╔══

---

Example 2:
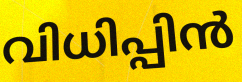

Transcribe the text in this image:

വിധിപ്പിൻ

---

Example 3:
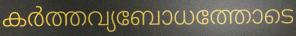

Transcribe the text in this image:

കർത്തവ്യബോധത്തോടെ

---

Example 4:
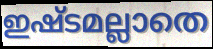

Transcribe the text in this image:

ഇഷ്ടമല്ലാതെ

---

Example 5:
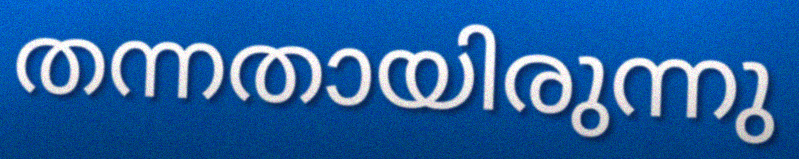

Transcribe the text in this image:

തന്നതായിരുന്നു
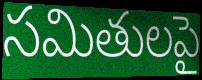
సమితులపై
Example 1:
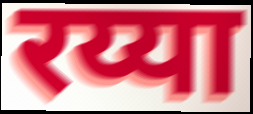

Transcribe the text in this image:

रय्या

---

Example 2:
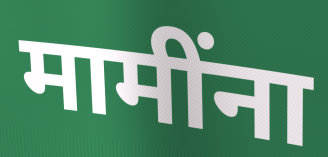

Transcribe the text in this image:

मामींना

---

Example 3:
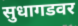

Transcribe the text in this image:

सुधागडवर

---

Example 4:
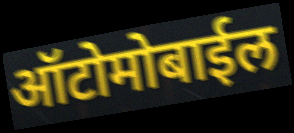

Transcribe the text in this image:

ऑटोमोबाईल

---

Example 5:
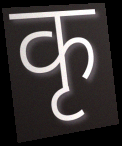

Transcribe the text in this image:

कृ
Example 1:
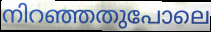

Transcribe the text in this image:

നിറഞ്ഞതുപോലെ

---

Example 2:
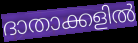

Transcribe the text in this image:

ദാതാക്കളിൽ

╚══

→ **What is needed**: Without including any pictures, return every line of the records exactly.

→ **Answer**:
---

Example 2:

Transcribe the text in this image:

വിധിപ്പിൻ

---

Example 3:

Transcribe the text in this image:

കർത്തവ്യബോധത്തോടെ

---

Example 4:

Transcribe the text in this image:

ഇഷ്ടമല്ലാതെ

---

Example 5:

Transcribe the text in this image:

തന്നതായിരുന്നു
సమితులపై
Example 1:

Transcribe the text in this image:

रय्या

---

Example 2:

Transcribe the text in this image:

मामींना

---

Example 3:

Transcribe the text in this image:

सुधागडवर

---

Example 4:

Transcribe the text in this image:

ऑटोमोबाईल

---

Example 5:

Transcribe the text in this image:

कृ
Example 1:

Transcribe the text in this image:

നിറഞ്ഞതുപോലെ

---

Example 2:

Transcribe the text in this image:

ദാതാക്കളിൽ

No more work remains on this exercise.